We made some waves last week when we highlighted remarks made by former US Attorney for the District of Columbia Joe diGenova regarding the current mood among career FBI investigators over FBI Director James Comey’s mishandling of the investigation into Hillary Clinton’s use of an unauthorized email server for government business.
According to diGenova (in an interview with WMAL radio in Washington DC) the agents he spoke to think Comey is “a hack” and is “a dirty cop.”
This is a big development. This means there are some great, traditional, honest people inside the FBI and DOJ who will not let this stand. They know that Comey is a dirty cop and they are disgusted. Inside the bureau I had a meeting today with a senior former FBI agent who told me this exact story. That people are starting to talk. They’re calling their former friends outside the bureau asking for help. We were asked, today, to provide legal representation for people inside the bureau and we agreed to do so. And, to former agents who want to come forward to talk.
Comey thought this was going to go away. It is not. People inside the are furious. They are embarrassed. They feel they are being led by a hack. But, more than that, they think he’s a crook. They think he’s fundamentally dishonest. They have no confidence in him. The bureau, inside, right now… is a mess.

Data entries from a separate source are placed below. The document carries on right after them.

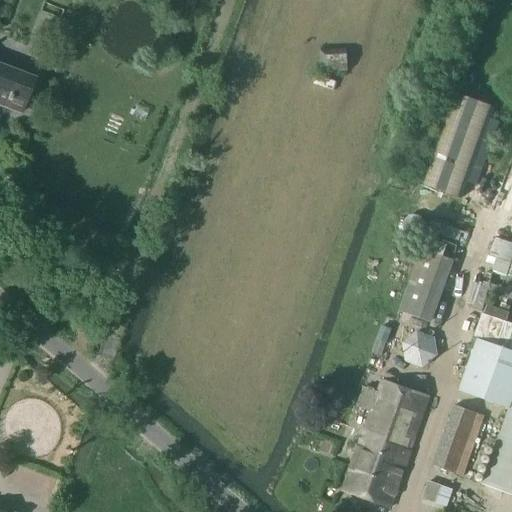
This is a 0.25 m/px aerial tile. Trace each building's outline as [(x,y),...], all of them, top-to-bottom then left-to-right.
[(319,51),(320,73),(348,72),(346,49),(319,51)] [(0,106),(21,114),(35,78),(0,64),(0,106)] [(450,92),(418,179),(417,183),(418,184),(461,199),(467,184),(477,187),(500,123),(491,120),(495,108),(450,92)] [(409,236),(411,237),(413,238),(415,238),(417,237),(418,237),(420,236),(421,235),(423,233),(424,232),(425,230),(425,228),(425,226),(425,225),(425,223),(424,222),(423,220),(422,219),(421,217),(419,216),(417,216),(415,215),(414,215),(412,215),(410,216),(408,217),(407,218),(405,219),(404,221),(404,223),(403,225),(403,226),(403,228),(403,229),(404,231),(405,233),(406,234),(407,235),(409,236)] [(511,239),(496,236),(493,251),(497,252),(493,271),(511,274),(511,239)] [(454,260),(421,249),(398,312),(431,324),(454,260)] [(482,312),(479,320),(476,331),(501,339),(506,325),(511,303),(511,301),(511,278),(478,269),(472,288),(467,308),(482,312)] [(416,331),(402,344),(405,362),(423,369),(438,357),(434,338),(416,331)] [(458,392),(508,410),(481,486),(511,496),(511,351),(477,339),(458,392)] [(356,407),(370,412),(362,436),(410,452),(429,397),(380,379),(375,392),(363,388),(356,407)] [(455,475),(477,414),(453,406),(431,467),(455,475)] [(320,417),(306,412),(299,429),(313,434),(320,417)] [(410,452),(362,436),(343,491),(390,507),(393,499),(394,497),(410,452)] [(441,487),(428,482),(422,499),(435,504),(441,487)]
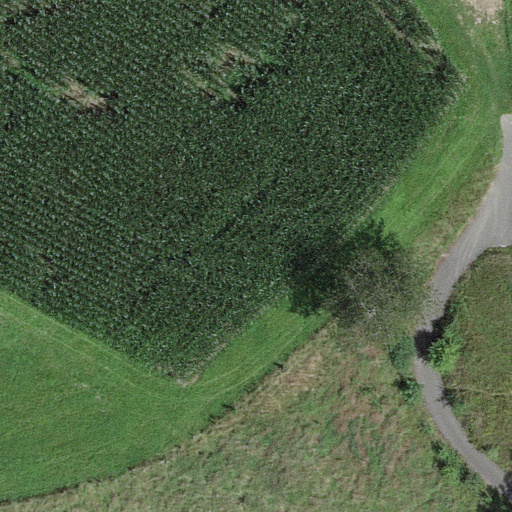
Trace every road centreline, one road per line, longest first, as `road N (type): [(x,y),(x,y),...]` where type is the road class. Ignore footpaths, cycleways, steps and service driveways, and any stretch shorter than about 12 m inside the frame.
road 1 (track): [(511,474),(463,422),(442,340),(446,230),(511,164)]
road 2 (track): [(511,130),(462,0)]
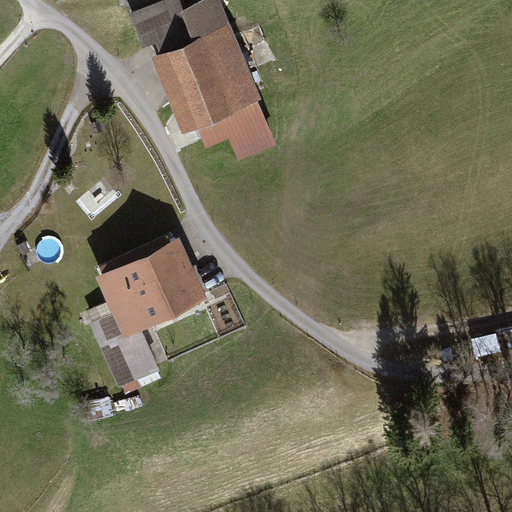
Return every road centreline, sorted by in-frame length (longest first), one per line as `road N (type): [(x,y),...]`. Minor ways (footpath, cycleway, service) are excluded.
road 1 (tertiary): [(511,369),(394,371),(308,326),(216,243),(109,65),(30,0)]
road 2 (track): [(325,338),(511,319)]
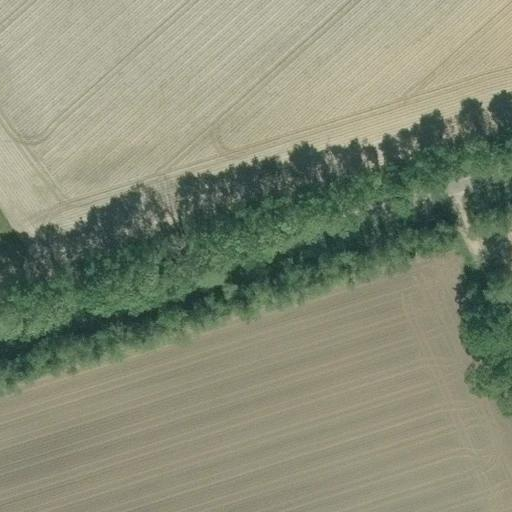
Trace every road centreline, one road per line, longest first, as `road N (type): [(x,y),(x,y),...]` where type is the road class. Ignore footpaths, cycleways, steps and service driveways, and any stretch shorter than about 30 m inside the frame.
road 1 (unclassified): [(0,323),(511,170)]
road 2 (track): [(511,325),(454,187)]
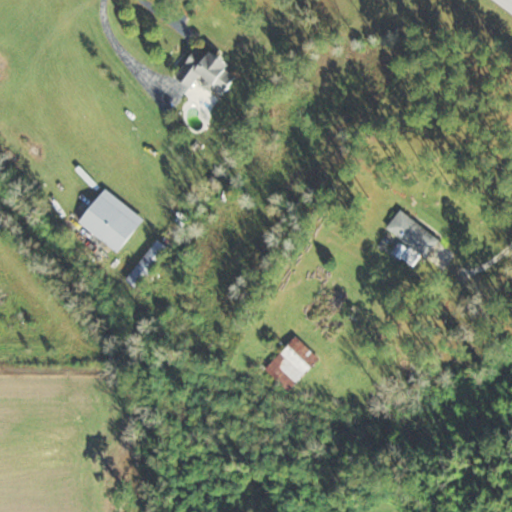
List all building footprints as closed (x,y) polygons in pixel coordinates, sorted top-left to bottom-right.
[(177,76),(193,86),(198,78),(224,94),(237,73),(226,67),(229,62),(198,43),(177,76)] [(146,216),(106,186),(80,220),(120,250),(146,216)] [(442,238),(402,208),(387,227),(408,243),(404,248),(423,263),(442,238)] [(127,277),(140,288),(172,248),(159,237),(127,277)] [(293,386),(321,357),(298,335),(269,364),(293,386)]
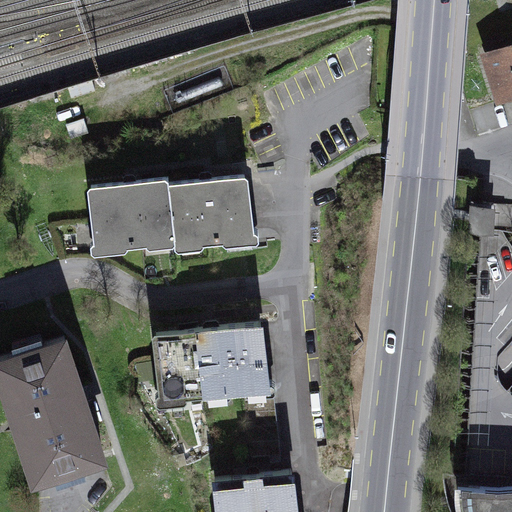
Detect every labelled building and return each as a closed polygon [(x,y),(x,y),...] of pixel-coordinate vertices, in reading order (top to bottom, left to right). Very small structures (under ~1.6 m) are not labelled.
[(511,49),(496,55),(511,97),(511,96),(511,49)] [(175,179),(179,246),(260,240),(256,174),(175,179)] [(175,179),(93,185),(97,251),(179,246),(175,179)] [(282,387),(275,316),(159,328),(167,399),(282,387)] [(63,335),(0,357),(0,380),(36,480),(106,456),(63,335)] [(311,511),(307,472),(222,481),(224,511),(311,511)] [(511,511),(511,485),(471,487),(470,507),(471,511),(511,511)]
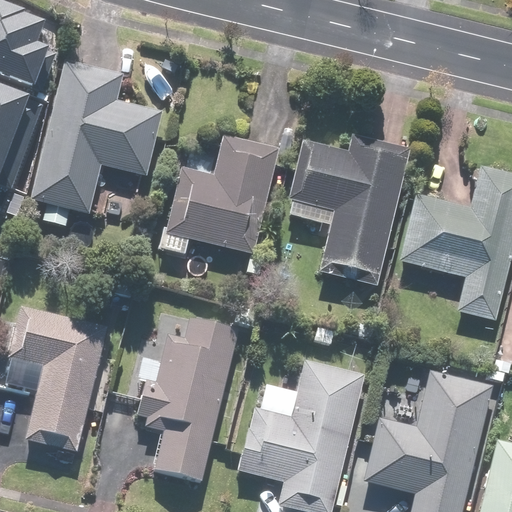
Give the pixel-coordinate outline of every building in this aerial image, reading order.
[(53,61),(11,45),(0,74),(0,160),(3,161),(33,83),(43,88),(53,61)] [(125,77),(68,64),(35,204),(47,207),(44,222),(68,228),(71,213),(92,218),(104,167),(148,177),(163,115),(119,104),(125,77)] [(216,177),(182,169),(169,230),(166,229),(161,251),(187,256),(190,240),(255,255),(279,148),(225,136),(216,177)] [(375,287),(407,148),(355,136),(351,152),(306,141),(288,216),(333,227),(322,275),(375,287)] [(511,257),(511,175),(482,168),(472,211),(417,198),(402,264),(468,279),(460,314),(497,322),(511,257)] [(106,327),(21,308),(4,385),(40,393),(29,444),(78,454),(106,327)] [(240,330),(200,321),(198,329),(191,327),(187,343),(170,339),(159,383),(152,382),(143,418),(149,419),(147,428),(165,432),(156,470),(204,482),(240,330)] [(334,511),(364,377),(307,364),(295,417),(257,409),(242,473),(289,483),(283,510),(293,511),(334,511)] [(462,511),(492,388),(432,373),(419,428),(382,420),(367,483),(416,494),(412,511),(462,511)] [(511,511),(511,444),(499,441),(482,511),(511,511)]
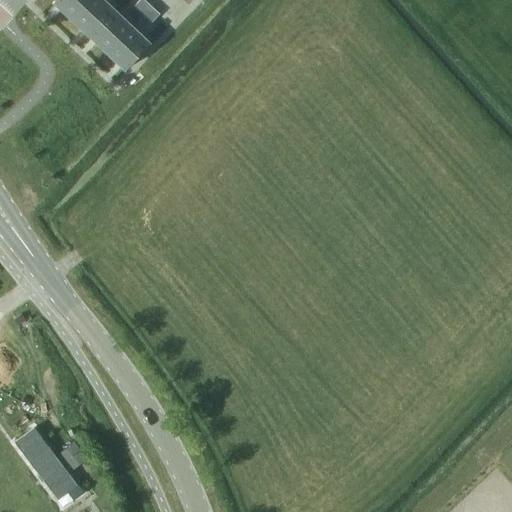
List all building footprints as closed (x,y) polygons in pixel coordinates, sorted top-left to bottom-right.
[(70,22),(90,0),(57,0),(52,5),(70,22)] [(103,0),(90,0),(70,22),(87,38),(114,10),(103,0)] [(142,16),(150,7),(142,0),(139,0),(133,8),(142,16)] [(150,7),(142,16),(150,24),(159,15),(150,7)] [(114,10),(87,38),(105,55),(131,26),(114,10)] [(131,26),(105,55),(122,71),(149,43),(131,26)] [(21,436),(3,452),(49,507),(68,491),(21,436)]
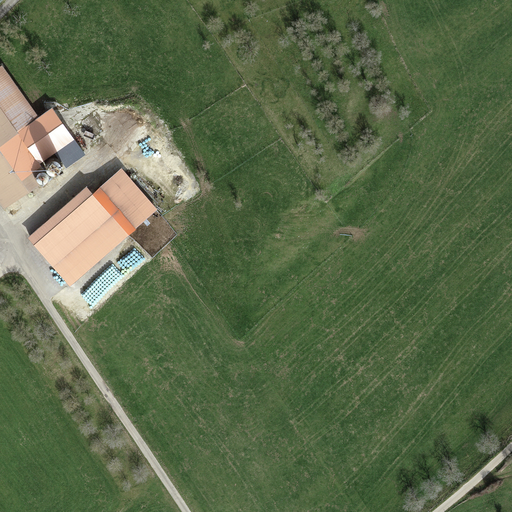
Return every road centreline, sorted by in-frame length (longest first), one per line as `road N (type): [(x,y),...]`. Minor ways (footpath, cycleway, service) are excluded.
road 1 (track): [(17,259),(184,511)]
road 2 (trunk): [(0,309),(32,511)]
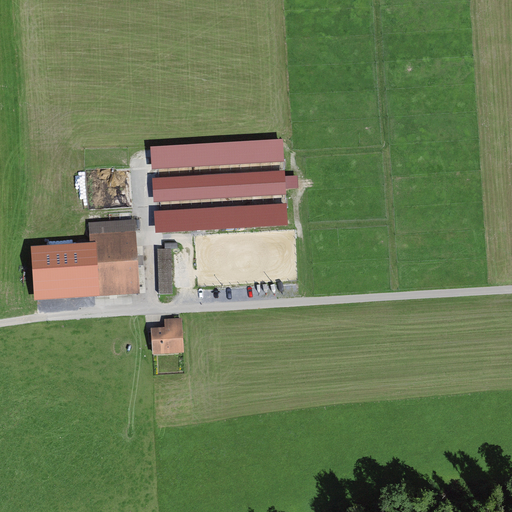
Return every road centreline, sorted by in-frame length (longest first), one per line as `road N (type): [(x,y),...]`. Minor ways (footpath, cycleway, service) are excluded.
road 1 (unclassified): [(511,289),(63,316)]
road 2 (track): [(142,171),(150,310)]
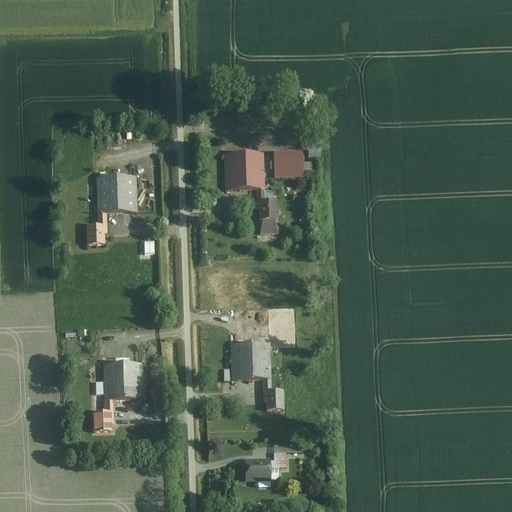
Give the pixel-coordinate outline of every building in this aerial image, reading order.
[(321,159),(321,149),(308,149),(308,158),(321,159)] [(256,191),(266,191),(264,154),(222,156),(224,193),(256,191)] [(305,154),(274,155),(275,180),(305,179),(305,175),(315,175),(314,164),(305,164),(305,154)] [(136,178),(95,178),(96,214),(106,214),(137,213),(136,178)] [(266,191),(256,191),(257,211),(261,211),(262,236),(279,236),(279,203),(266,203),(266,191)] [(107,236),(106,214),(96,214),(97,227),(84,227),(85,247),(103,246),(103,236),(107,236)] [(232,382),(262,381),(272,381),(270,345),(231,346),(232,382)] [(142,365),(103,366),(104,402),(112,401),(143,401),(142,365)] [(272,392),(272,381),(262,381),(262,401),(265,401),(265,412),(284,411),(284,392),(272,392)] [(112,401),(104,402),(104,414),(92,414),(92,433),(111,433),(110,422),(113,422),(112,401)] [(273,448),(273,454),(286,454),(286,456),(303,455),(303,447),(273,448)] [(274,461),(247,462),(248,485),(274,484),(274,461)]
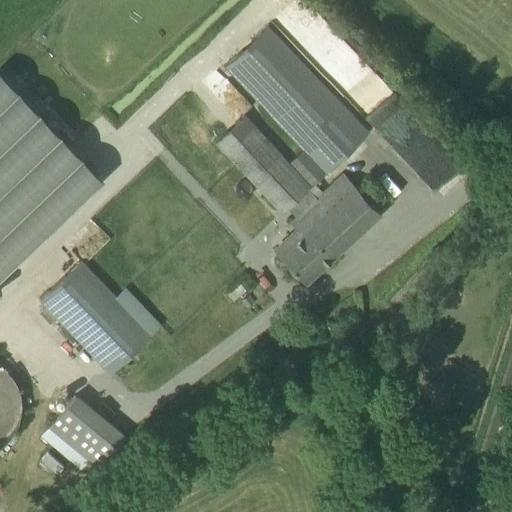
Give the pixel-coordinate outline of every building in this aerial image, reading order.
[(278,25),(325,75),(352,51),(304,0),(278,25)] [(303,147),(288,161),(243,114),(215,140),(282,211),(288,207),(296,215),(291,220),(302,232),(280,253),(306,281),(380,211),(342,172),(316,196),(308,187),(310,185),(326,171),(368,132),(267,25),(225,64),(303,147)] [(42,230),(108,167),(8,62),(0,68),(0,269),(7,263),(9,266),(45,233),(42,230)] [(110,372),(151,334),(80,260),(39,298),(110,372)] [(0,440),(17,436),(0,373),(0,440)] [(72,392),(39,430),(86,470),(118,431),(72,392)]
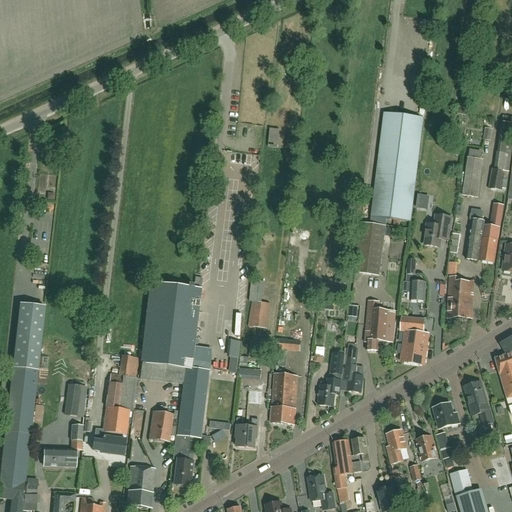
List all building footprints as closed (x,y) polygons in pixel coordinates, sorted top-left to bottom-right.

More agents are now coming forward and telling their stories.
Kerry Pickett at the Daily Caller has a couple of sources who detail everything that went wrong with Comey’s investigation:
“This is a textbook case where a grand jury should have been convened, but was not. That is appalling. We talk about it in the office and don’t know how Comey can keep going.
We didn’t search their house. We always search the house. The search should not just have been for private electronics, which contained classified material, but even for printouts of such material.
There should have been a complete search of their residence. That the FBI did not seize devices is unbelievable. The FBI even seizes devices that have been set on fire.”
Pickett also spoke with another special agent who she describes as someone who “worked counter-terrorism and criminal cases.”
“Comey was never an investigator or special agent. The special agents are trained investigators and they are insulted that Comey included them in ‘collective we’ statements in his testimony to imply that the SAs agreed that there was nothing there to prosecute,” the second agent said. “All the trained investigators agree that there is a lot to prosecuted but he stood in the way.”
He added, “The idea that [the Clinton/e-mail case] didn’t go to a grand jury is ridiculous.”
So between these two agents, and the agents who spoke to diGenova, there appears to be a growing lack of confidence within the FBI in the integrity and even competence of the man who occupies the same office of J. Edgar Hoover.
At what point does congress, using their oversight role, issue subpoenas and get these agents under oath and on the record to help save the image and reputation of their historic agency?